The banners have proven especially troublesome for St. Helens over the years.

It was not until mid-2011, about three years after the project was given the green light by the city council, that the aluminum poles and painted banners were installed along Old Portland Road. Months later, a windstorm in February 2012 caused a banner to fall, prompting city staff to remove the banners.

The mechanism to secure each banner to its pole was redesigned so that the banner would turn in the wind like weathervanes. Despite the change, the art features were up for just one month this summer before one was found to have come loose, and city staff again took them down on July 15.
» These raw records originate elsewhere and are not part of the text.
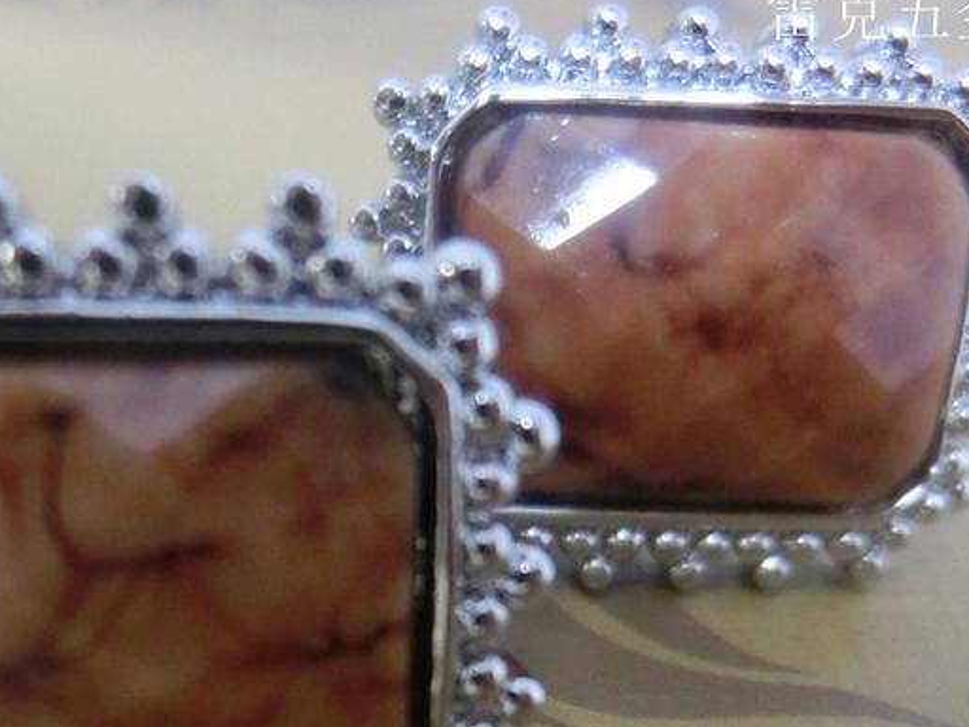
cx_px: 316
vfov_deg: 28.5
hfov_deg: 39.2
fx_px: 1344
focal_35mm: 48
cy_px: 714
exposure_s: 1/25
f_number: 3
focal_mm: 4.24
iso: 800
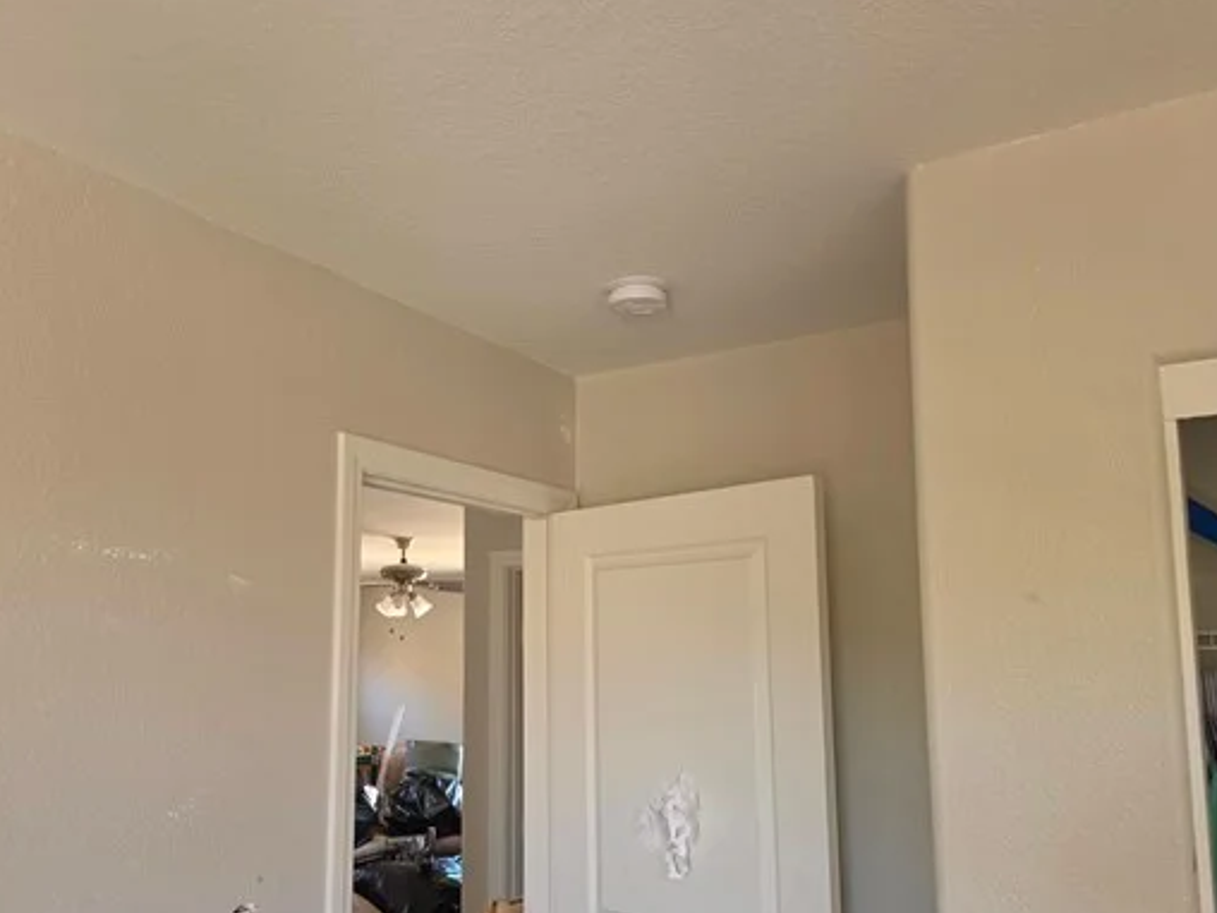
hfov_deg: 61.0
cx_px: 474
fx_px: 1020
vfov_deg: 47.9
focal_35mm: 29
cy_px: 549
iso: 100
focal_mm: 6.5
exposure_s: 1/180
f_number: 1.4
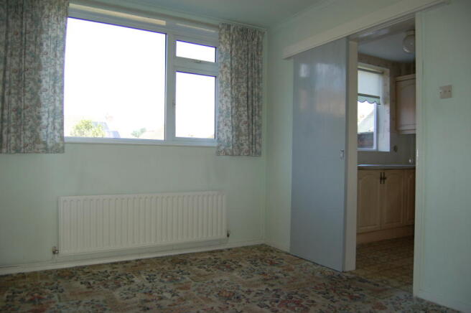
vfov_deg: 47.8
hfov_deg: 67.4
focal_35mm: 27
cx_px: 236
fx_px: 353
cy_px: 156
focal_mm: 18
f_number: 3.5
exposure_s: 1/400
“In our art commission meeting, I have proposed a solution to fix this,” Petersen said. She listed several design changes she said could keep the banners from coming loose, such as using steel poles instead of the existing aluminum poles.

Some people are “trying to kill the project,” Petersen claimed, saying she heard at least one person describe the aluminum banner as “the flying guillotine.”

“I don't know if there's the will to fix it,” she said.

Council President Doug Morten admitted that the “flying guillotine” description may have come from him.

“It wasn't anything detrimental, and it wasn't meant to kill the project,” Morten said. “I am afraid of these.”

Morten suggested that strong winds could rip the metal banners from their brackets and hurl them through the air.

“If those things go flying through the street and hit some children, hit anyone, then yes, it is a safety concern,” said Morten, adding, “I wouldn't be doing my job if I said, 'O.K., put it up.'”

Petersen reacted strongly to the comments, telling Morten that he “missed the point.”

“This is not a unique structure that is one of a kind and never built anywhere else,” said Petersen, adding, “I'm not asking you to engineer it. I proposed it on there that it should be engineered properly.”

Mayor Randy Peterson sided with Petersen.

“I'm certainly in favor of moving forward with it in the manner proposed,” said Peterson, shortly before Councilor Susan Conn made a motion to accept the Arts and Cultural Commission's recommendation that the project continue and the banner poles be reengineered. That motion passed with all in favor, including Morten.

Editor's note: A previous version of this story stated winds caused banner poles to fall in February 2012. While the winds caused a metal banner to fall and prompted city staff to remove the rest for safety reasons, the poles remained standing. The Spotlight regrets the error.